_Task objective:_ Once "um e-mail com" turns up in a line below, reproduce that line and those after it exactly, stopping after the line with "Доставка курьером по г.Алматы."; leave pictures out.

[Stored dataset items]
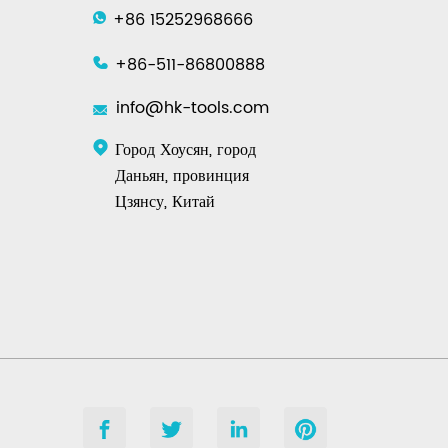
+86 15252968666
+86-511-86800888
info@hk-tools.com
Город Хоусян, город
Даньян, провинция
Цзянсу, Китай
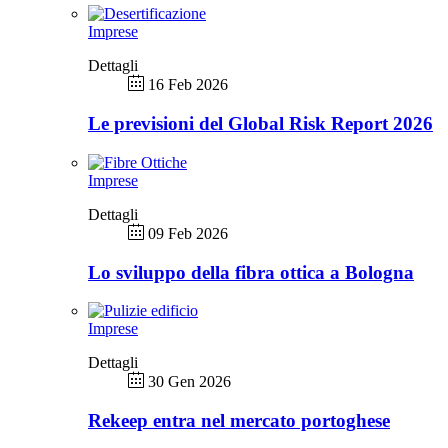
Imprese
Dettagli
16 Feb 2026
Le previsioni del Global Risk Report 2026
Imprese
Dettagli
09 Feb 2026
Lo sviluppo della fibra ottica a Bologna
Imprese
Dettagli
30 Gen 2026
Rekeep entra nel mercato portoghese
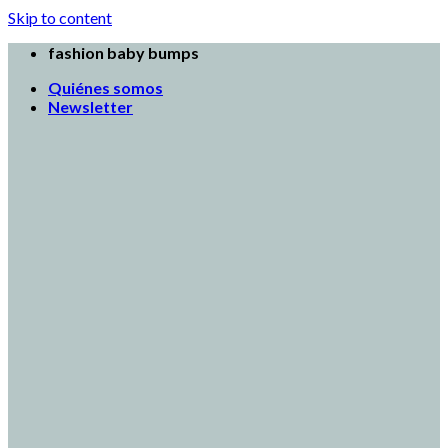
Skip to content
fashion baby bumps
Quiénes somos
Newsletter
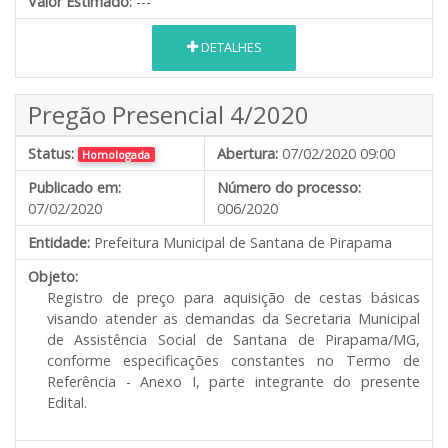
Valor Estimado:
---
DETALHES
Pregão Presencial 4/2020
Status:
Abertura:
07/02/2020 09:00
Homologada
Publicado em:
Número do processo:
07/02/2020
006/2020
Entidade:
Prefeitura Municipal de Santana de Pirapama
Objeto:
Registro de preço para aquisição de cestas básicas
visando atender as demandas da Secretaria Municipal
de Assistência Social de Santana de Pirapama/MG,
conforme especificações constantes no Termo de
Referência - Anexo I, parte integrante do presente
Edital.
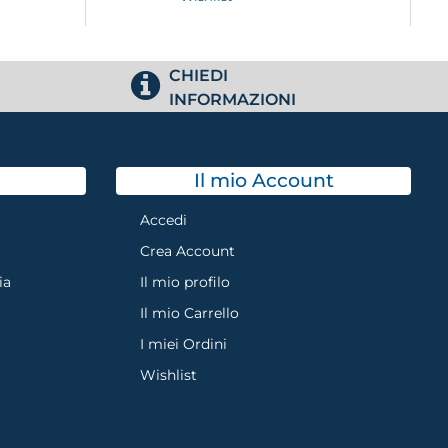
CHIEDI
INFORMAZIONI
Il mio Account
Accedi
Crea Account
ia
Il mio profilo
Il mio Carrello
I miei Ordini
Wishlist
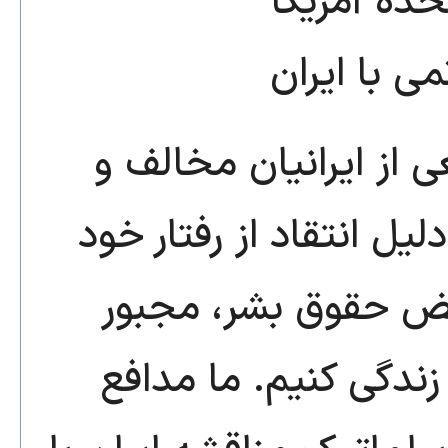
حده آمریکا
ی با ایران
ی از ایرانیان مخالف و
یل انتقاد از رفتار خود
قض حقوق بشر، مجبور
زندگی کنیم. ما مدافع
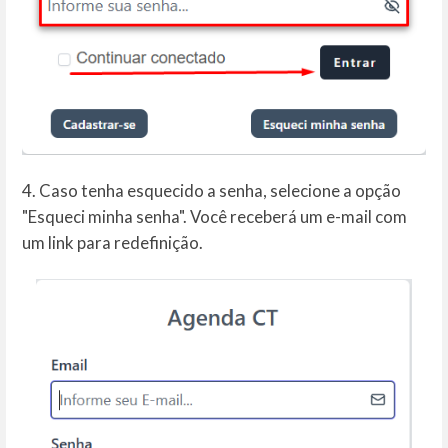
4. Caso tenha esquecido a senha, selecione a opção
"Esqueci minha senha". Você receberá um e-mail com
um link para redefinição.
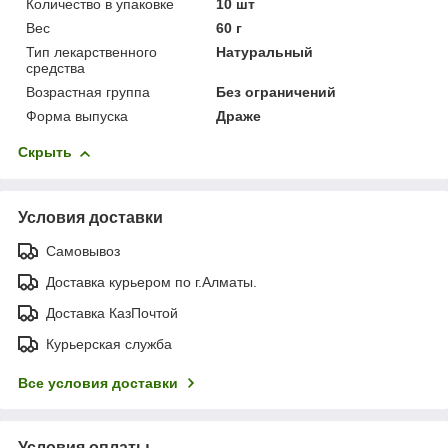
Количество в упаковке
10 шт
Вес
60 г
Тип лекарственного
Натуральный
средства
Возрастная группа
Без ограничений
Форма выпуска
Драже
Скрыть
Условия доставки
Самовывоз
Доставка курьером по г.Алматы.
Доставка КазПочтой
Курьерская служба
Все условия доставки
Условия оплаты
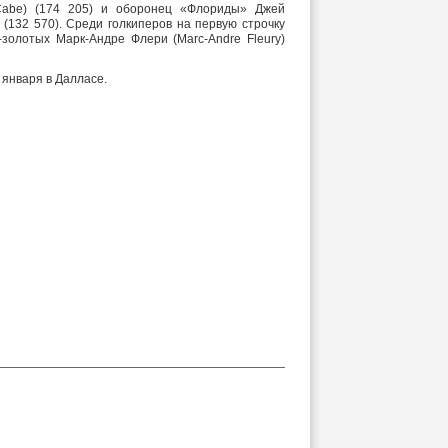
Cabe) (174 205) и оборонец «Флориды» Джей
 (132 570). Среди голкиперов на первую строчку
-золотых Марк-Андре Флери (Marc-Andre Fleury)
 января в Далласе.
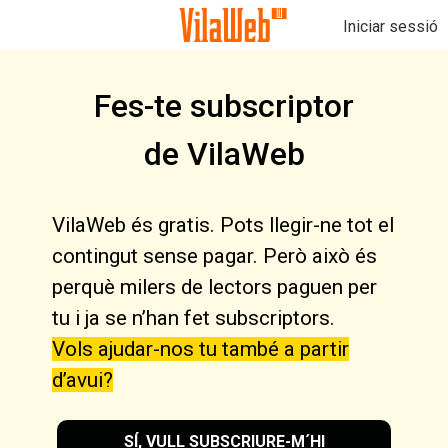
Iniciar sessió
Fes-te subscriptor
de VilaWeb
VilaWeb és gratis. Pots llegir-ne tot el
contingut sense pagar. Però això és
perquè milers de lectors paguen per
tu i ja se n’han fet subscriptors.
Vols ajudar-nos tu també a partir
d’avui?
SÍ, VULL SUBSCRIURE-M´HI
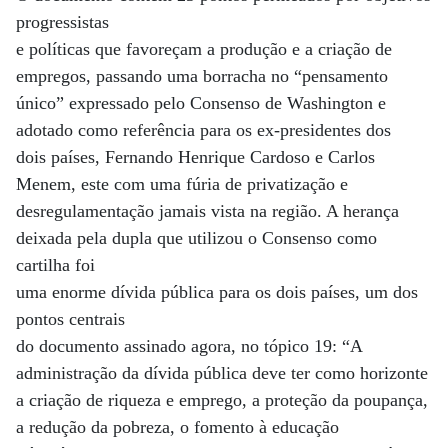
progressistas
e políticas que favoreçam a produção e a criação de
empregos, passando uma borracha no “pensamento
único” expressado pelo Consenso de Washington e
adotado como referência para os ex-presidentes dos
dois países, Fernando Henrique Cardoso e Carlos
Menem, este com uma fúria de privatização e
desregulamentação jamais vista na região. A herança
deixada pela dupla que utilizou o Consenso como
cartilha foi
uma enorme dívida pública para os dois países, um dos
pontos centrais
do documento assinado agora, no tópico 19: “A
administração da dívida pública deve ter como horizonte
a criação de riqueza e emprego, a proteção da poupança,
a redução da pobreza, o fomento à educação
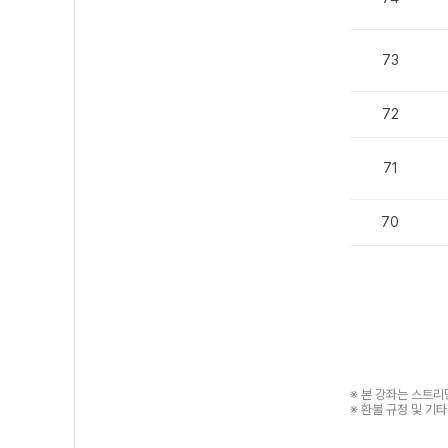
73
72
71
70
※ 본 강좌는 스트
※ 환불 규정 및 기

_Output below:_
"Esqueci minha senha". Você receberá um e-mail com
um link para redefinição.
Количество в упаковке
10 шт
Вес
60 г
Тип лекарственного
Натуральный
средства
Возрастная группа
Без ограничений
Форма выпуска
Драже
Скрыть
Условия доставки
Самовывоз
Доставка курьером по г.Алматы.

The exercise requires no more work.